§ Assignment
What lines in the records below mention "Earth"? List them all.

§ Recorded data
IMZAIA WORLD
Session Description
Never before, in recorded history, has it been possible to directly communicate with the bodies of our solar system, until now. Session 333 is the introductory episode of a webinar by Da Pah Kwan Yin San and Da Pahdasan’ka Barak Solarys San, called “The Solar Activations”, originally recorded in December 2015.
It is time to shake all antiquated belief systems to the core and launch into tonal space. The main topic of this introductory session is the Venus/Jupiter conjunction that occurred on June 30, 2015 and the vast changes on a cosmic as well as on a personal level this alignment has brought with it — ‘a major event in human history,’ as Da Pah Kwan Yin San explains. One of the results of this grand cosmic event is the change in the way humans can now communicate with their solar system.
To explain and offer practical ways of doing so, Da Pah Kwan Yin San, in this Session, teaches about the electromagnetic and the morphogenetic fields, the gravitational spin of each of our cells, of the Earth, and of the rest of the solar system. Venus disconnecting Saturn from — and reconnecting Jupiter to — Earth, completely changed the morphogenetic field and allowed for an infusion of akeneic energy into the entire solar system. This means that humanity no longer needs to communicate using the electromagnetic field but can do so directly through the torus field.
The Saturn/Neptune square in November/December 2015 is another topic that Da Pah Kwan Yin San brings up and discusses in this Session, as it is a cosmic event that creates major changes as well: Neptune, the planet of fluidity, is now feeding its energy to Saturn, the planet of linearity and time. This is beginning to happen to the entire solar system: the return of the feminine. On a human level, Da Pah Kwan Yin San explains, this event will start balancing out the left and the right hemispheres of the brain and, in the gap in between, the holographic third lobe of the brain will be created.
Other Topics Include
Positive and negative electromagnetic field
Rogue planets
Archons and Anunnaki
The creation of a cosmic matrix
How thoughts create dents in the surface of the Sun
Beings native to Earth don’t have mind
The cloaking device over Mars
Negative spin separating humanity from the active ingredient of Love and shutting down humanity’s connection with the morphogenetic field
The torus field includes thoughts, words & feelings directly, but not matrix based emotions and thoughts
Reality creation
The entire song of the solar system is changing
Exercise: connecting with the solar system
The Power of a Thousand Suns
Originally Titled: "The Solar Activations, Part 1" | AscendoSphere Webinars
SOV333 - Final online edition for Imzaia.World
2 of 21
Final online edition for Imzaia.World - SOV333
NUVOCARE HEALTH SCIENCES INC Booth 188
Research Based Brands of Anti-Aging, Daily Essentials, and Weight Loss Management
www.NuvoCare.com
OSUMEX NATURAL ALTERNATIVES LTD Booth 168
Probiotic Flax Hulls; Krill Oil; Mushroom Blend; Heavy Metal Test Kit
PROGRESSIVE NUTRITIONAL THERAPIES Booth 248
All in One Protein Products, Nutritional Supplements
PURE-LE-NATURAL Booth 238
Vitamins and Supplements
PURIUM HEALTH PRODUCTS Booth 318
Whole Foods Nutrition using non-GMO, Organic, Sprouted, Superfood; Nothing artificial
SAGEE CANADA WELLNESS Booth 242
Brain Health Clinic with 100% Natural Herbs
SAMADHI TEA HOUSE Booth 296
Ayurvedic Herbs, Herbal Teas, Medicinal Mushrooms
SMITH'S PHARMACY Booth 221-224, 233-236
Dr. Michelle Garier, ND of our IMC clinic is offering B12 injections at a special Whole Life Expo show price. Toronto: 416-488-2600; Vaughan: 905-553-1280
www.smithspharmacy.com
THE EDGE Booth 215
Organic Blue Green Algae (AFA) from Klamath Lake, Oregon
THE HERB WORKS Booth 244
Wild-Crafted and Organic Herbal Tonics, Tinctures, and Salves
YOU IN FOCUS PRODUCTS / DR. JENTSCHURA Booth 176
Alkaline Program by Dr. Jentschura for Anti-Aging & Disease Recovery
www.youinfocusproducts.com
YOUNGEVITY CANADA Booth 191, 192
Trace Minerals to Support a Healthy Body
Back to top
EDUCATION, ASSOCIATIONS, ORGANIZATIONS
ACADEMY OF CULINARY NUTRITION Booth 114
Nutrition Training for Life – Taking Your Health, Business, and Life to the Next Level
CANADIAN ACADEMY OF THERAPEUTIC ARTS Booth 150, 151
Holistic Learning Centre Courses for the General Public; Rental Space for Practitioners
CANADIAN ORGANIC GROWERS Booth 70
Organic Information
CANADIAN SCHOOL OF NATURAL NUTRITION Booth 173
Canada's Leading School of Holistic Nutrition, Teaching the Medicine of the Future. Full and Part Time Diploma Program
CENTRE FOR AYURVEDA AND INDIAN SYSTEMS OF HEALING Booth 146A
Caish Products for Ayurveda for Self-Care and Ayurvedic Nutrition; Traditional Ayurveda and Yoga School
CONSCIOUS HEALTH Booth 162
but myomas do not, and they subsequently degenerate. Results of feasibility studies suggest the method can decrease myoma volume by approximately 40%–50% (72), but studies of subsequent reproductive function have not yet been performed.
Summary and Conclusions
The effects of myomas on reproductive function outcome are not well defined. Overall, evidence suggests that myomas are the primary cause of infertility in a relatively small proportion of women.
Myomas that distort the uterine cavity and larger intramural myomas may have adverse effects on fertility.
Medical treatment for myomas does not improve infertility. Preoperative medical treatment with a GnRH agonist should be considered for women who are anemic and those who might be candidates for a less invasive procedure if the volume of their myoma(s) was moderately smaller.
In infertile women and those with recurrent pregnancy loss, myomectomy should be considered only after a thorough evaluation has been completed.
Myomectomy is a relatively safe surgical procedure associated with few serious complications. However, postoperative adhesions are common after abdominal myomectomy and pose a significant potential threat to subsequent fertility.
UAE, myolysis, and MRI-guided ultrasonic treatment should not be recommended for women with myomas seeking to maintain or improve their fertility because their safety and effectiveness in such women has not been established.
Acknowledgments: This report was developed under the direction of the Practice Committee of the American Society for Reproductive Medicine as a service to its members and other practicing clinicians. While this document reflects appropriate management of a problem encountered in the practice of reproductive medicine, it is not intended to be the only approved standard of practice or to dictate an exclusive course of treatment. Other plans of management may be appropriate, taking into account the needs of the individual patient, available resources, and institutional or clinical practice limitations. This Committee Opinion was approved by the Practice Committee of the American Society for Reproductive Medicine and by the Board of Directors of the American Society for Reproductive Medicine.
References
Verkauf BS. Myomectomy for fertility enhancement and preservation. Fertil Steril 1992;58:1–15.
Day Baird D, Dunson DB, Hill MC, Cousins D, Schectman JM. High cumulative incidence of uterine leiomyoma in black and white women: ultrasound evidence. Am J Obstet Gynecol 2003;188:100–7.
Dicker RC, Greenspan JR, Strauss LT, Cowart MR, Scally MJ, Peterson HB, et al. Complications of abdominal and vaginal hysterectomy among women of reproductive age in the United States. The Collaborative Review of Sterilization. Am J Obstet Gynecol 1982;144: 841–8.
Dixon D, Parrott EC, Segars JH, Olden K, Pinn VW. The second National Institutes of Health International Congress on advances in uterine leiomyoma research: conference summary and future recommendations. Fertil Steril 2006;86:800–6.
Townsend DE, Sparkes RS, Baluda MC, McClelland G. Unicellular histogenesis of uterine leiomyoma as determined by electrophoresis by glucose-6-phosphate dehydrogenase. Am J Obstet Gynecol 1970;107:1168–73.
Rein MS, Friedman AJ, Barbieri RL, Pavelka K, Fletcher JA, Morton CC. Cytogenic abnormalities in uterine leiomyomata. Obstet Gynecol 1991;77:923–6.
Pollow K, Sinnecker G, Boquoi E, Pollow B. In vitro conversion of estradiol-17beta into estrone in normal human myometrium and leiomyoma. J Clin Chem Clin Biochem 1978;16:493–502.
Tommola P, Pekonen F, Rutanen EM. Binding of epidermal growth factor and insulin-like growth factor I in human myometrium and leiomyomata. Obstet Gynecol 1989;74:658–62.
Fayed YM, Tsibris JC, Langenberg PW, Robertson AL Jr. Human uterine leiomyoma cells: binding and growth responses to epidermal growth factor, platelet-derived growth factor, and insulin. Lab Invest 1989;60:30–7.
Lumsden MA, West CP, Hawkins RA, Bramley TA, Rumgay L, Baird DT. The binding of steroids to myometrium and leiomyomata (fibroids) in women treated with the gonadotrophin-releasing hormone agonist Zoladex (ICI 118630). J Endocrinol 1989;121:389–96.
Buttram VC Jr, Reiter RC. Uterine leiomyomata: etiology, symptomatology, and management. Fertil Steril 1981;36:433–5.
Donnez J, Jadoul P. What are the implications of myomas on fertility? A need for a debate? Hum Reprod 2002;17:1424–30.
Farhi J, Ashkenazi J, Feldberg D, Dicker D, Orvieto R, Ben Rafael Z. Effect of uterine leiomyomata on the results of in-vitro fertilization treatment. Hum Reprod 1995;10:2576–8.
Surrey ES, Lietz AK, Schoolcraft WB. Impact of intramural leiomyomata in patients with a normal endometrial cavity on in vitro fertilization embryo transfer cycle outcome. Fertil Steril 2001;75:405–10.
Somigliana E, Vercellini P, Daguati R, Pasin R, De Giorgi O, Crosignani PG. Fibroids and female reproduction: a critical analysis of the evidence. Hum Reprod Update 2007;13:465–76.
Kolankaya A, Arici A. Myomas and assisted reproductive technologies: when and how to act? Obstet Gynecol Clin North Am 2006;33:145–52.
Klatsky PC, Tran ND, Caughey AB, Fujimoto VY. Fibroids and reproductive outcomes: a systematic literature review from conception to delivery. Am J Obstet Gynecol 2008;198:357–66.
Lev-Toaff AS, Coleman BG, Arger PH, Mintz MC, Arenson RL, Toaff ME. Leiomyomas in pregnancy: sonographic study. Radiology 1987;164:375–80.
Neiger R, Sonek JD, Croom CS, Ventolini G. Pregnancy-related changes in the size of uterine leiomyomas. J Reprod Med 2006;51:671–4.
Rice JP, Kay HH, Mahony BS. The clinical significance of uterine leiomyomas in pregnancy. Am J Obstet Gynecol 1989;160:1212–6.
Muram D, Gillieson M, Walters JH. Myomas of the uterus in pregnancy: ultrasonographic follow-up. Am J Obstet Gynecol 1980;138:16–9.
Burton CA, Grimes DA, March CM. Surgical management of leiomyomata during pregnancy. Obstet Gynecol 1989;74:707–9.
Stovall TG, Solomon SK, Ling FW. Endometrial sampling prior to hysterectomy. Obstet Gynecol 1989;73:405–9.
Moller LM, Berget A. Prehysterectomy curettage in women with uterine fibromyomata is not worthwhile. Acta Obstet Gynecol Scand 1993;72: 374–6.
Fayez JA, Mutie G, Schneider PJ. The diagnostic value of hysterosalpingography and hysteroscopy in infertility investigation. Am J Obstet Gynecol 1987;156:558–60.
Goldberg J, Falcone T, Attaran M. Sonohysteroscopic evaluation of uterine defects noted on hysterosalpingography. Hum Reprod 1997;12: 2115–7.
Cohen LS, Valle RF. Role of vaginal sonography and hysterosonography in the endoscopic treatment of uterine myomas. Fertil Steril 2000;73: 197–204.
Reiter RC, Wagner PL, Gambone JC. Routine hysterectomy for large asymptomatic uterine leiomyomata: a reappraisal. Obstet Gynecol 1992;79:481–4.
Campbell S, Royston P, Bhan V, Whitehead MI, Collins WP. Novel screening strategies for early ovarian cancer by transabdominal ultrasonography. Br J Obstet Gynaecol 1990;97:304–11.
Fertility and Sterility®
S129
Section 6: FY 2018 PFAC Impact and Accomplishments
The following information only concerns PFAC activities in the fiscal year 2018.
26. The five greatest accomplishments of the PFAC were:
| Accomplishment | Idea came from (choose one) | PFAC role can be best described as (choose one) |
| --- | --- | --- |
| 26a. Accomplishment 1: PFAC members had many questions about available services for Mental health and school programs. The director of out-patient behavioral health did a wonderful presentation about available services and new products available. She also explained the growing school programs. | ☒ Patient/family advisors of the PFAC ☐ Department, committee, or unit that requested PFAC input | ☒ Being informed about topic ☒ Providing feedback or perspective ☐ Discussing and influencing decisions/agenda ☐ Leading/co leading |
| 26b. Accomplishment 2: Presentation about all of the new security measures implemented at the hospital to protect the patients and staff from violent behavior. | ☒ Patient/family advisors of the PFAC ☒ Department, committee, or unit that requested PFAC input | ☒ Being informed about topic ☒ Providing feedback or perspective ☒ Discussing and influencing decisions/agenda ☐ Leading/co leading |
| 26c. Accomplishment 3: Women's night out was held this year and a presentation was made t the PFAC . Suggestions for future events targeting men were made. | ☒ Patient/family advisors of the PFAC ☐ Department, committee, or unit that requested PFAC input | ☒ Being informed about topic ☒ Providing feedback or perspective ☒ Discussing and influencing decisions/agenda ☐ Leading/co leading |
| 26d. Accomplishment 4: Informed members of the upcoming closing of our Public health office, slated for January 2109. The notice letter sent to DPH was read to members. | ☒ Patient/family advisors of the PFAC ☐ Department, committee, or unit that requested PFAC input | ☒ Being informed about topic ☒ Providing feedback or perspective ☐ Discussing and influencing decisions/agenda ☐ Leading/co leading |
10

§ Written solution
To explain and offer practical ways of doing so, Da Pah Kwan Yin San, in this Session, teaches about the electromagnetic and the morphogenetic fields, the gravitational spin of each of our cells, of the Earth, and of the rest of the solar system. Venus disconnecting Saturn from — and reconnecting Jupiter to — Earth, completely changed the morphogenetic field and allowed for an infusion of akeneic energy into the entire solar system. This means that humanity no longer needs to communicate using the electromagnetic field but can do so directly through the torus field.
Beings native to Earth don’t have mind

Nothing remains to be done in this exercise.